Other than that (and the painful 3PO song and dance number) it was quite enjoyable...![]()
There is no way the books are ever going to be even close to Rebels or any other future shows in the canon. I don't know the ratings, but just going by the way these things usually work, the shows will be watched by at least a million or two people probably, while the books are only read by a few thousand. The books are a way to fill in gaps, and explore side stories, while the shows and movies are the core story. I think at this point the comics are probably even more important to the canon than the novels are.
EDIT: Zeb and Sabine are awesome.
Yeah, I know they're not adapting a specific story, I just meant that they appear taking his personality and stuff pretty much directly from the books.
They're just as likely to make Thrawn into their version of the weekly bumbling villain who always loses as they are to make him any kind of threat to the main characters.
Zahn said he loved what they've done with him on Rebels.
I was hoping Kanan would remain in that Jedi Temple guard mask -- it looked good on him. I just kind of hate those eyes drawn on his new mask. And while I can accept him getting his vision back in some fantastical way, I was kind of hoping he'd be bereft of it longer, putting more onus upon Ezra and forcing him to not only grow up more quickly but take on responsiblities which had prior to been Kanan's.
I don't remember Vos, but I was a little disappointed that we lost the good witches on Dathomir.Can you think of a particular example where they have failed to do this in the past and it wasn't a substantial improvement over the original material?
Probably the only notable one is Vos who was a much darker, more serious, borderline renegade character in the comics, but characterised as more of a lighthearted, cheerful maverick in TCW. However, as the 'Dark Disciple' book showed, they had plans that would have given him an arc that would have ended with him in a very similar place as his comic book incarnation. So there's that.
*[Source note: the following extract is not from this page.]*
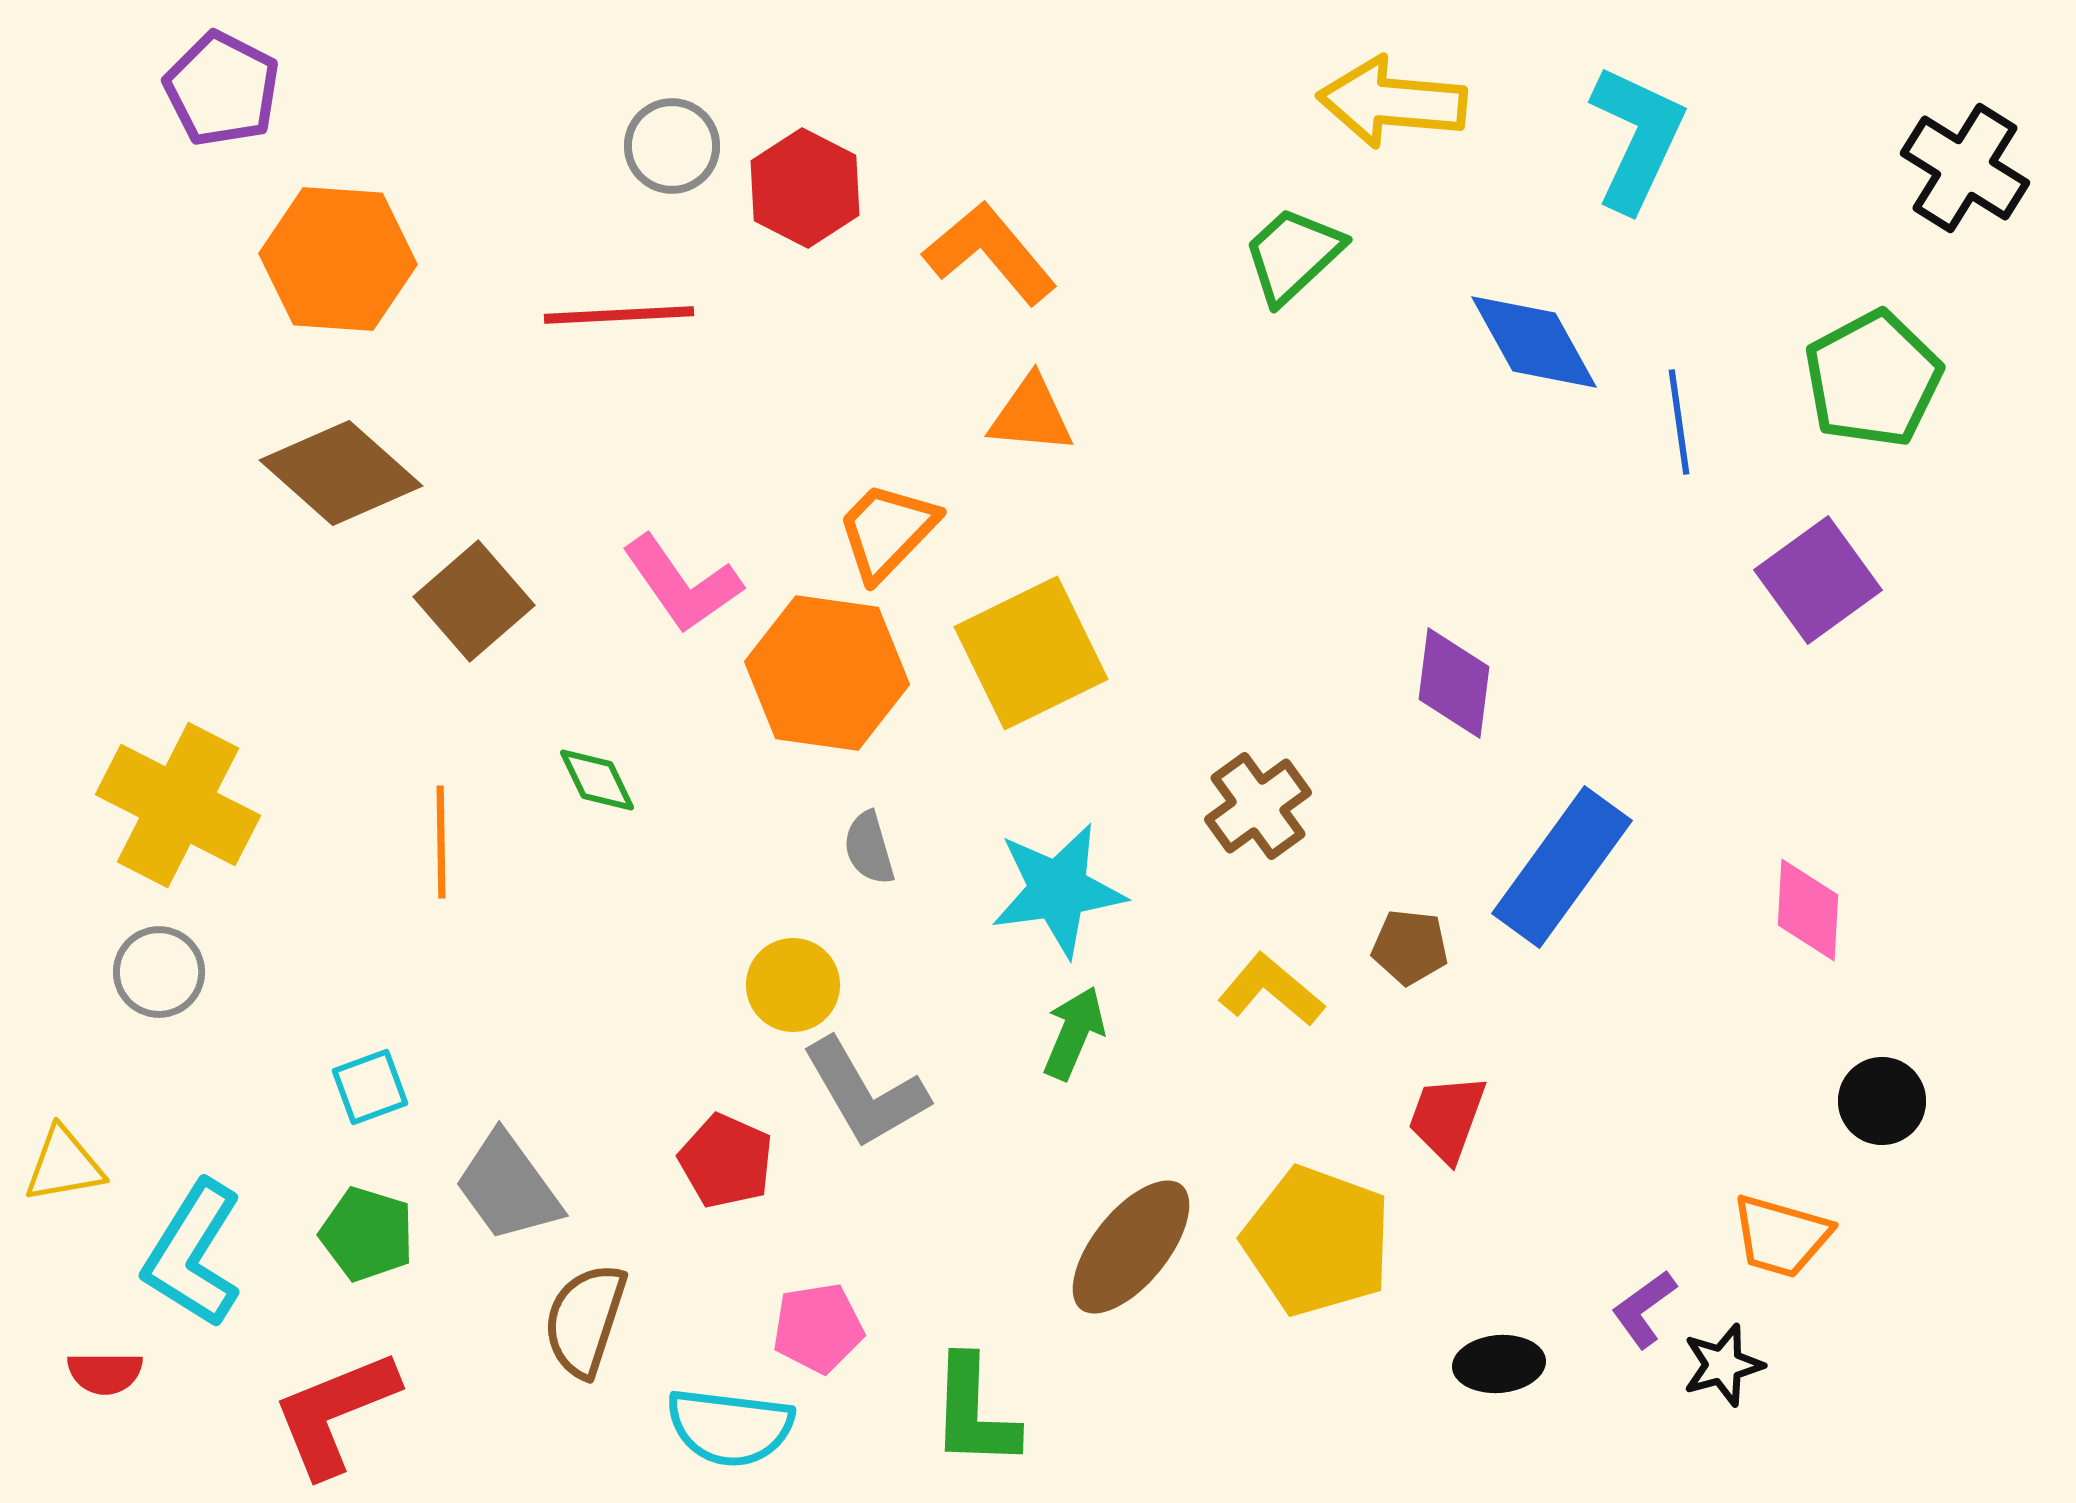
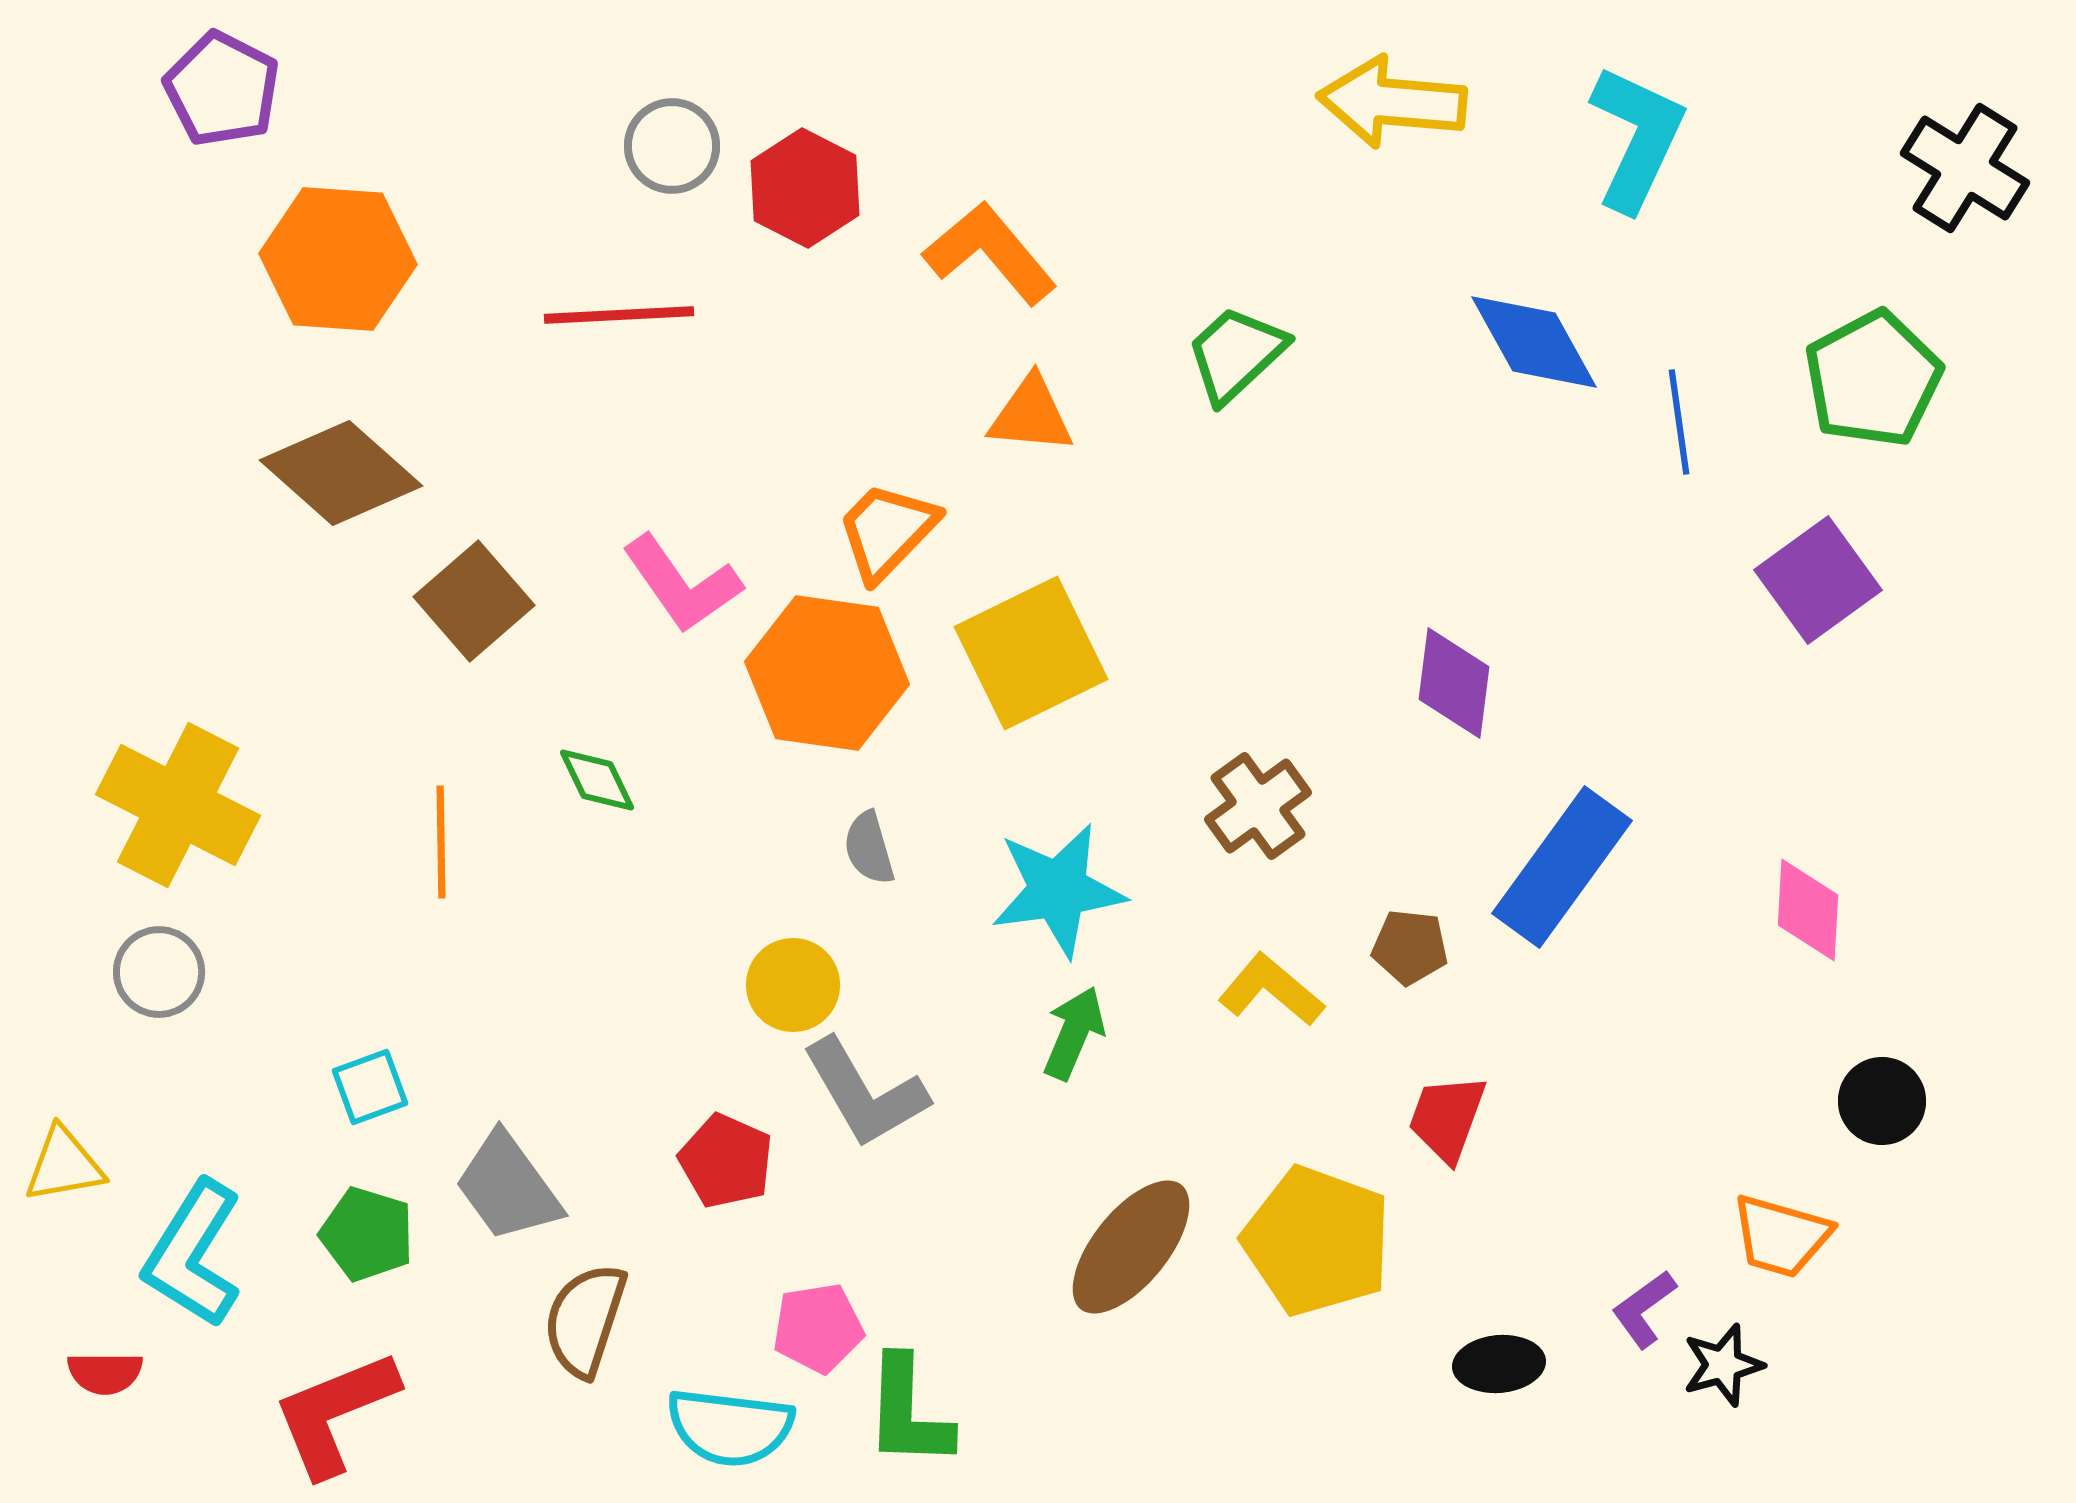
green trapezoid at (1293, 255): moved 57 px left, 99 px down
green L-shape at (974, 1412): moved 66 px left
I don't remember Vos, but I was a little disappointed that we lost the good witches on Dathomir.
Did we? It's a big planet and all we saw was the Night Sister clan and their single village on Night Brothers. There could be thousands of small Dathomiri groups out there in the wilderness, none of whom had anything to do with the events depicted in TCW.I don't remember Vos, but I was a little disappointed that we lost the good witches on Dathomir.
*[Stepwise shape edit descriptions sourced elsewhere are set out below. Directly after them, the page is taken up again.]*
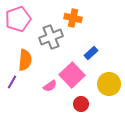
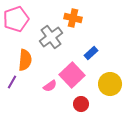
pink pentagon: moved 2 px left
gray cross: rotated 15 degrees counterclockwise
yellow circle: moved 1 px right
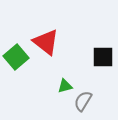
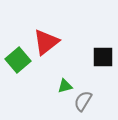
red triangle: rotated 44 degrees clockwise
green square: moved 2 px right, 3 px down
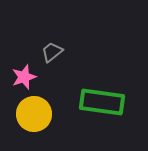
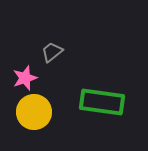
pink star: moved 1 px right, 1 px down
yellow circle: moved 2 px up
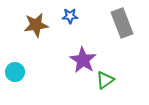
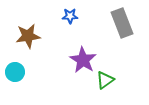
brown star: moved 8 px left, 11 px down
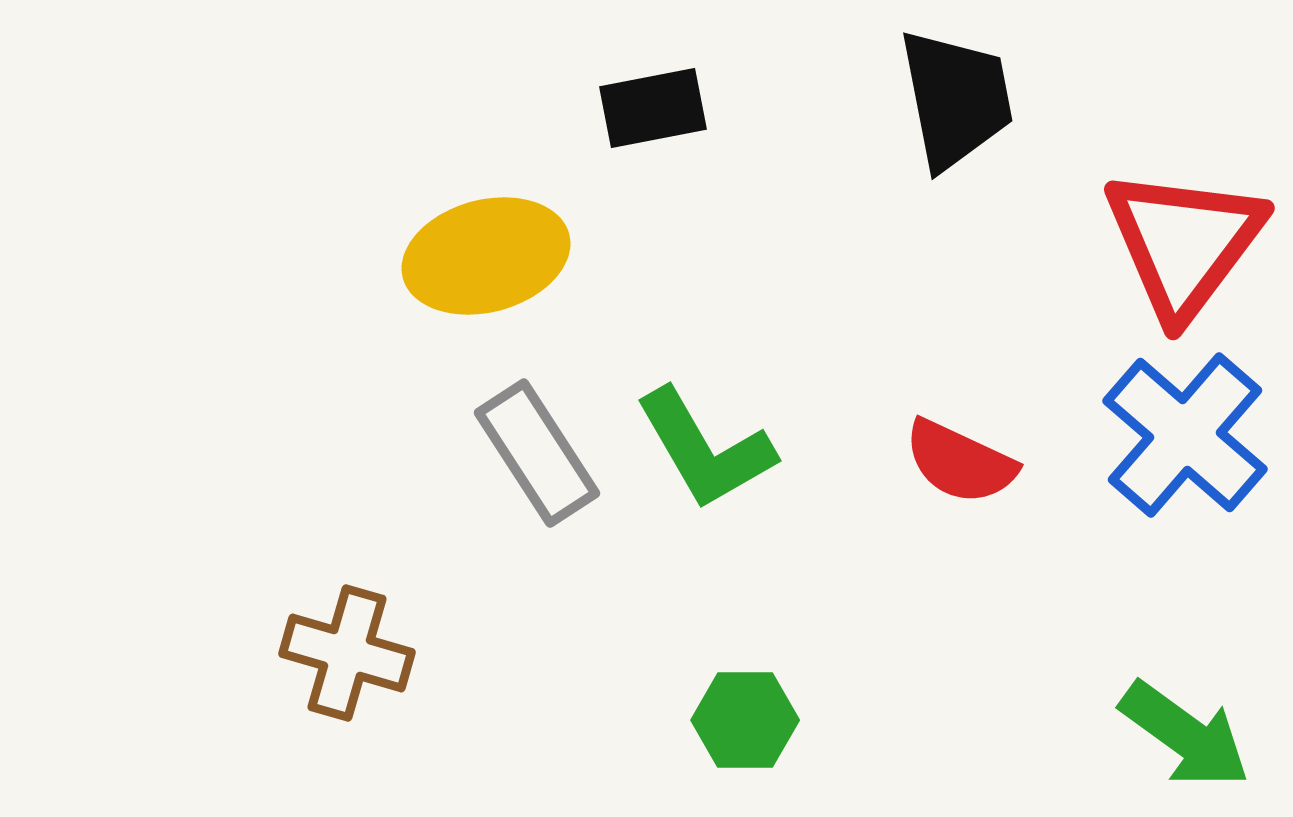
I absolutely prefer TCW's Mandalorians over the EU ones. And @Reverend is right, the Space Viking Mandos still exist--they're just a marginalized group of extremists with no real power, as they should be. A people whose world has been devastated by millennia of seeking battle for glory's sake finally realizing the error of their ways and rejecting such a foolhardy way of life and trying to rebuild their planet and culture is so much more interesting.